Les Hommes de coeur se défendent de faire de la thérapie. Luc Lacroix insiste pour dire que les activités proposées mettent l'accent sur une «verbalisation authentique» et que si certains hommes ont des problèmes sérieux, ils sont incités à consulter un professionnel.

Boot camp émotif 

Né aux États-Unis, le Mankind Project s'est bâti une réputation et un réseau planétaires à la faveur d'un atelier d'une fin de semaine intitulé Le nouveau guerrier. «On ne peut pas trop parler des activités parce qu'on veut réserver la surprise», dit François Camus, qui en a fait l'expérience il y a quelques années, ici même au Québec. Il évoque tout au plus des rituels initiatiques inspirés de diverses cultures.

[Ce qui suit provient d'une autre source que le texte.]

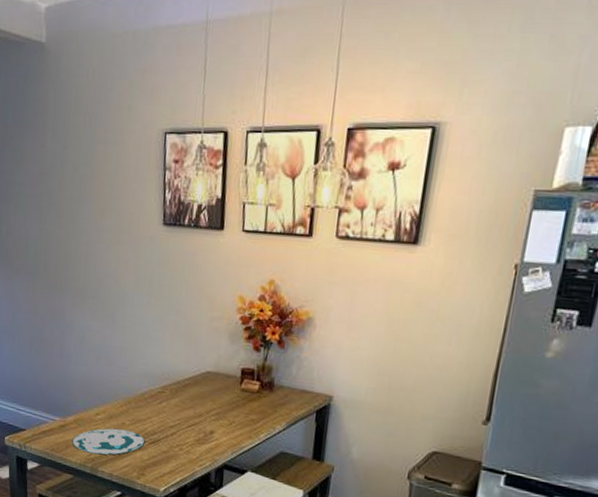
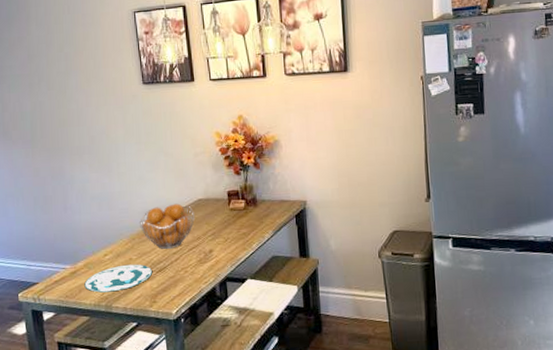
fruit basket: none [137,371,200,422] -> present [139,203,195,249]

Les informations qui ont filtré dans les médias parlent de gars qui dansent nus au son des tambours, d'une forme de privation de sommeil et de discussions au cours desquelles les hommes se passent un objet témoin qui est en fait un pénis de bois sculpté. Des activités inusitées qui, selon l'organisation, ont une importance symbolique lorsqu'elles sont mises en contexte.

Luc Lacroix estime que le Manking Project et Les Hommes de coeur poursuivent le même objectif: inciter les hommes à être plus vrais et plus intègres avec eux-mêmes. Comme François Camus, il a apprécié son expérience, qu'il juge néanmoins plus dure que celle qu'il a développée. «Notre méthode est plus bienveillante», précise-t-il toutefois.

Mankind Project a suscité la controverse il y a quelques années au Texas après le suicide d'un jeune homme qui avait participé à l'atelier du Nouveau guerrier. Les critiques les plus virulents laissent entendre que certaines de ses pratiques s'apparentent à celles des sectes. L'organisation mère se défend longuement de ces accusations sur son site internet.

François Camus, lui, n'a rien à reprocher au Mankind Project, au contraire. «Mankind est la seule organisation que j'ai entendue dire clairement de ne pas prendre de décision importante au cours des six mois qui suivent l'atelier, dit-il, pour laisser le temps aux hommes de redescendre du «high» [provoqué par cette expérience intense].»